Could you please reproduce all the records below exactly, leaving out the images?

START Data for processing

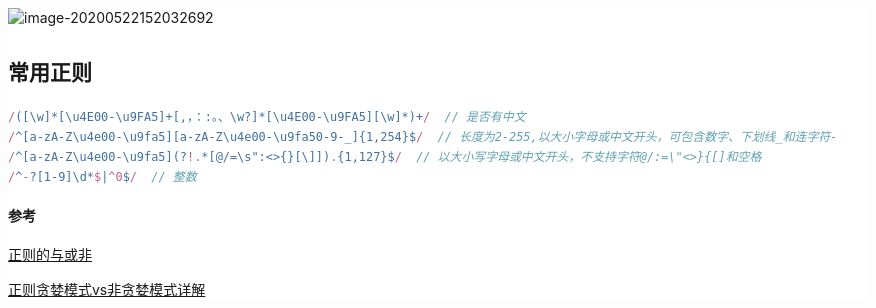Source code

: ![image-20200522152032692](https://kuimo-markdown-pic.oss-cn-hangzhou.aliyuncs.com/image-20200522152032692.png)



## 常用正则

```javascript
/([\w]*[\u4E00-\u9FA5]+[,，：:。、\w?]*[\u4E00-\u9FA5][\w]*)+/  // 是否有中文
/^[a-zA-Z\u4e00-\u9fa5][a-zA-Z\u4e00-\u9fa50-9-_]{1,254}$/  // 长度为2-255,以大小字母或中文开头，可包含数字、下划线_和连字符-
/^[a-zA-Z\u4e00-\u9fa5](?!.*[@/=\s":<>{}[\]]).{1,127}$/  // 以大小写字母或中文开头，不支持字符@/:=\"<>}{[]和空格
/^-?[1-9]\d*$|^0$/  // 整数
```



#### 参考

[正则的与或非](https://juejin.im/post/5c36ecf7f265da616f702a61)

[正则贪婪模式vs非贪婪模式详解](https://www.jianshu.com/p/532a62d6baef)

END Data for processing

Answer to the exercise -
Source code

: ![image-20200522152032692](https://kuimo-markdown-pic.oss-cn-hangzhou.aliyuncs.com/image-20200522152032692.png)



## 常用正则

```javascript
/([\w]*[\u4E00-\u9FA5]+[,，：:。、\w?]*[\u4E00-\u9FA5][\w]*)+/  // 是否有中文
/^[a-zA-Z\u4e00-\u9fa5][a-zA-Z\u4e00-\u9fa50-9-_]{1,254}$/  // 长度为2-255,以大小字母或中文开头，可包含数字、下划线_和连字符-
/^[a-zA-Z\u4e00-\u9fa5](?!.*[@/=\s":<>{}[\]]).{1,127}$/  // 以大小写字母或中文开头，不支持字符@/:=\"<>}{[]和空格
/^-?[1-9]\d*$|^0$/  // 整数
```



#### 参考

[正则的与或非](https://juejin.im/post/5c36ecf7f265da616f702a61)

[正则贪婪模式vs非贪婪模式详解](https://www.jianshu.com/p/532a62d6baef)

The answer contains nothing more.